- Genre: Paranormal, reality television
- Starring: Kesha
- Country of origin: United States
- Original language: English
- No. of seasons: 1
- No. of episodes: 6

Production
- Executive producers: Kesha Sebert; Dan Newmark; Ben Newmark; Jack Rovner; Lagan Sebert; Elaine White; French Horwitz;
- Running time: 60 minutes
- Production companies: Grandma's House Entertainment; Magic Seed Productions;

Original release
- Network: Discovery+
- Release: July 8 – August 5, 2022

= Conjuring Kesha =

Conjuring Kesha is an American paranormal reality television series about singer-songwriter Kesha and her experiences exploring mysterious paranormal hotspots. It aired on Discovery+ from July 8, 2022 to August 5, 2022. The show is an extension of Kesha's podcast Kesha and the Creepies.

==Premise==
The show features Kesha and her adventures going ghost-hunting and exploring paranormal hotspots.
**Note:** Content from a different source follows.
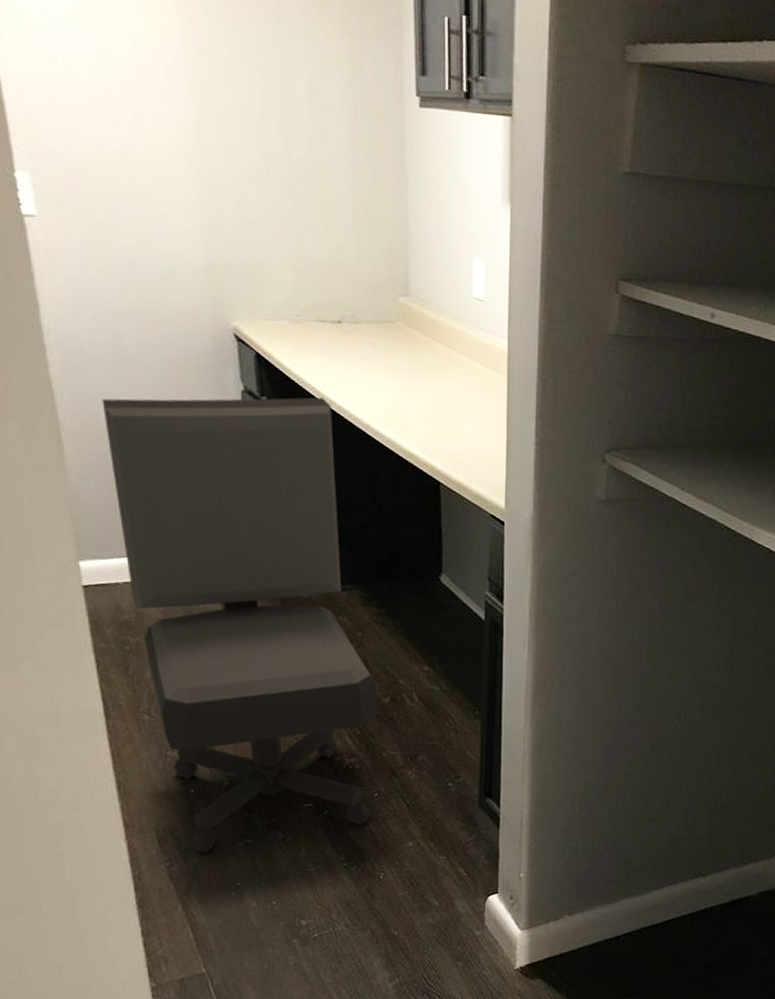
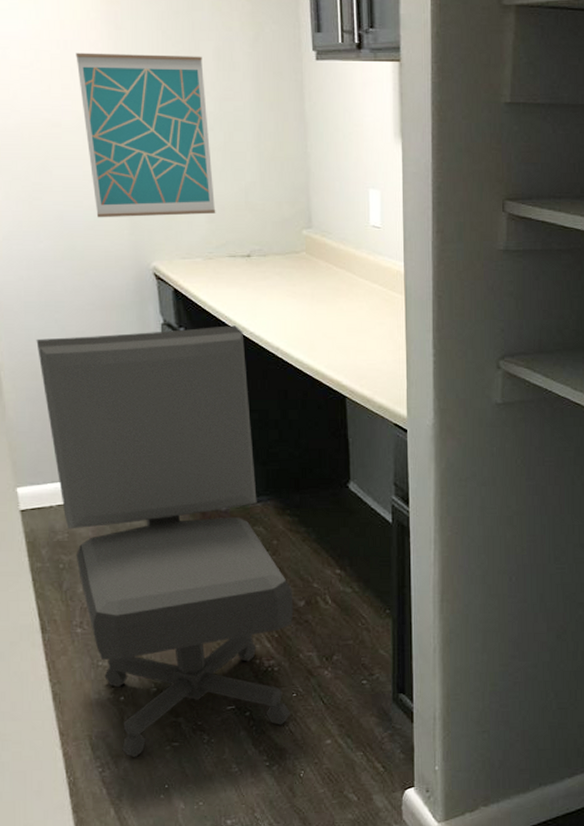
wall art: none [150,76,305,273] -> present [76,52,216,218]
In each episode, she invites other celebrities such as actress and comedian Whitney Cummings, rapper Big Freedia, and singer Betty Who.

==Cast==

===Main cast===
- Kesha Sebert

===Guests===

- Whitney Cummings
- Betty Who
- GaTa
- JoJo Fletcher
- Karen Elson
- Big Freedia

==Episodes==
===Series overview===

| Season | Episodes |  | Originally released |  |
| First released | Last released |
| 1 | 6 |  | July 8, 2022 | August 5, 2022 |

===Season 1 (2022)===

| No. overall | No. in season | Title | Original release date |
| 1 | 1 | "Not Today, Satan" | July 8, 2022 |
Kesha is pushed to her limit when she and comedian Whitney Cummings make contact with demonic force at a maximum-security penitentiary in Tennessee.
| 2 | 2 | "Songs For The Dead" | July 8, 2022 |
Kesha and Betty Who unravel the mysteries of Antoinette Hall, one of America's oldest and most haunted opera houses. The deeper they delve into the dark secrets beneath the old stage, the more aggressive the spirits become with Kesha and her crew.
| 3 | 3 | "A Terrifying True" | July 15, 2022 |
Kesha and GaTa check in for a night of terror at the Westerfeld House. Is master illusionist Harry Houdini responsible for the electrifying paranormal activity? Or is it the satanic rituals and an unsolved murder? They must listen to uncover the truth.
| 4 | 4 | "Into Bigfoot's Lair" | July 22, 2022 |
Kesha takes JoJo Fletcher to Mount Shasta, a supernatural vortex with the most missing person cases of any national park in the US. They enlist Bigfoot expert Ronny LeBlanc to lead them through the dark abyss in hopes of spotting the mythical beast.
| 5 | 5 | "Kesha Faces Immortality" | July 29, 2022 |
Kesha is joined by model Karen Elson as they peel back the curtain on infamous secret society Odd Fellows.
| 6 | 6 | "Descent Into Madness" | August 5, 2022 |
Kesha and rapper Big Freedia face their worst fears at Trans-Allegheny Lunatic Asylum. The building comes to life overnight, spurring violent activity and revealing disturbing truths. Psychic Chip Coffey joins them in hopes of setting the spirits free.

==Reception==
Conjuring Kesha received positive reviews from critics. Stuart Heritage of The Guardian and Kelly McClure of Salon gave it positive reviews, stating how fun and bizarre the show is. Coleman Spilde of The Daily Beast called the show "charming in its silliness" and "the most fun I’ve had with television all year".